Pear: A good source of soluble fiber, which can help with insulin resistance.

Other names of this?
Pears are sometimes called European pears or common pears.
How it is useful in PCOS/PCOD?
· Fiber content: Pears are a good source of soluble fiber, which can help improve insulin sensitivity.
· Low glycemic index: Pears have a low glycemic index, meaning they don’t cause a sharp spike in blood sugar levels.
· Nutrient-rich: Pears are a good source of vitamins, minerals, and antioxidants.
Important nutrients of this useful in PCOS/PCOD?
· Fiber: Pears are a good source of soluble fiber, which can help improve insulin sensitivity and manage weight.
· Potassium: Potassium is essential for maintaining healthy blood pressure.

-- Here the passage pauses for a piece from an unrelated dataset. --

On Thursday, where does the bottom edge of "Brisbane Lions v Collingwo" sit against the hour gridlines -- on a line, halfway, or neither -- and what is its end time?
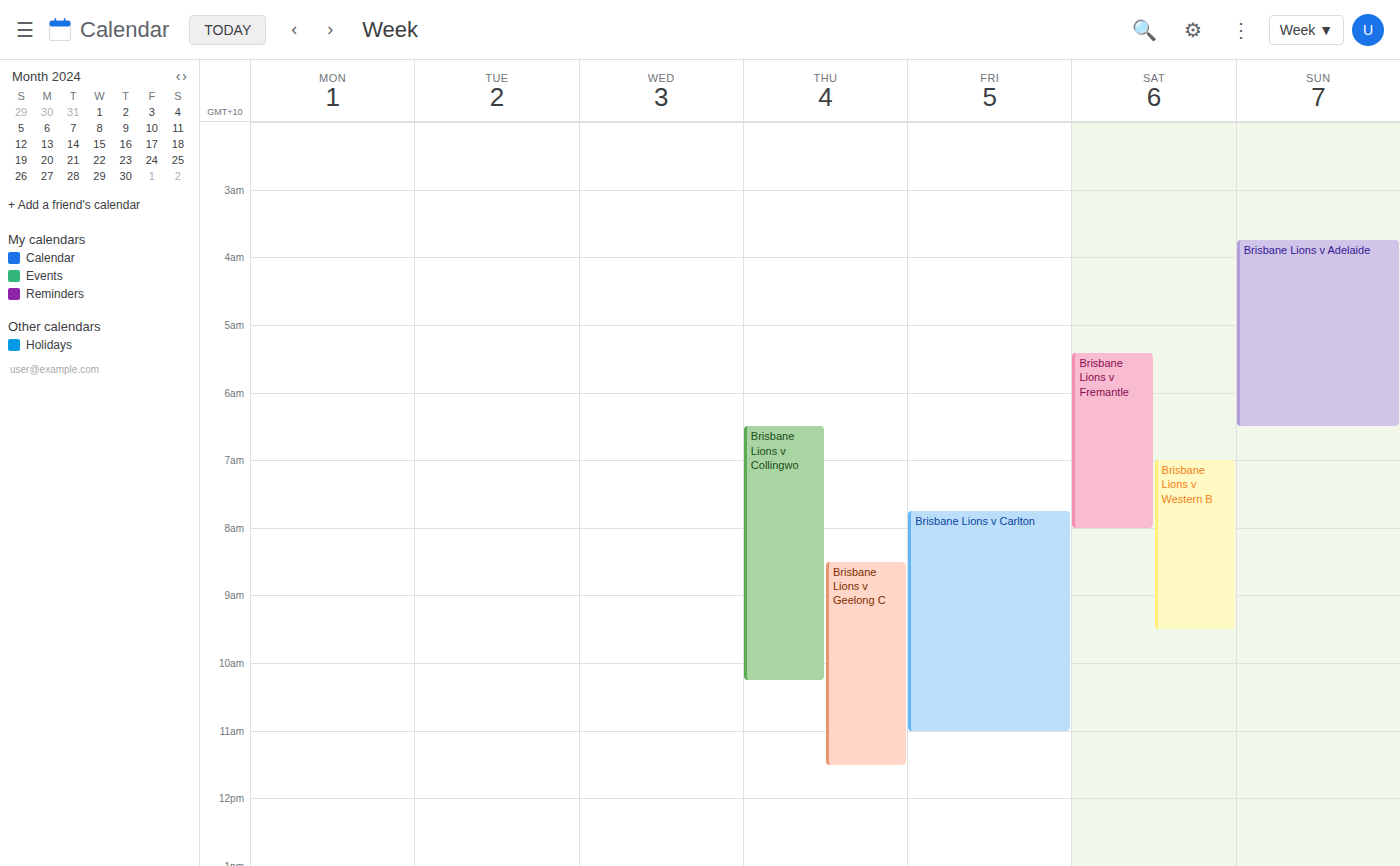
10:15 -- neither: a quarter of the way from the 10:00 line to the 11:00 line.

· Vitamin C: Vitamin C is an antioxidant that can help protect cells from damage.
· Boron: Boron is a trace mineral that may be beneficial for hormone balance.
How much to take in PCOS/PCOD?
There’s no specific dosage recommendation for pears in PCOS/PCOD. However, incorporating pears into your daily diet can be beneficial. Aim for at least 2-3 servings of pears per week.
How to take in PCOS/PCOD?
· Fresh: Pears can be eaten fresh as a snack or added to salads or fruit bowls.
· Cooked: Pears can also be cooked and enjoyed in various ways, such as baked, poached, or grilled.
Side effects of taking too much in PCOS/PCOD?
While pears are generally safe, excessive consumption can lead to digestive issues, such as diarrhea or bloating. However, this is unlikely with moderate consumption.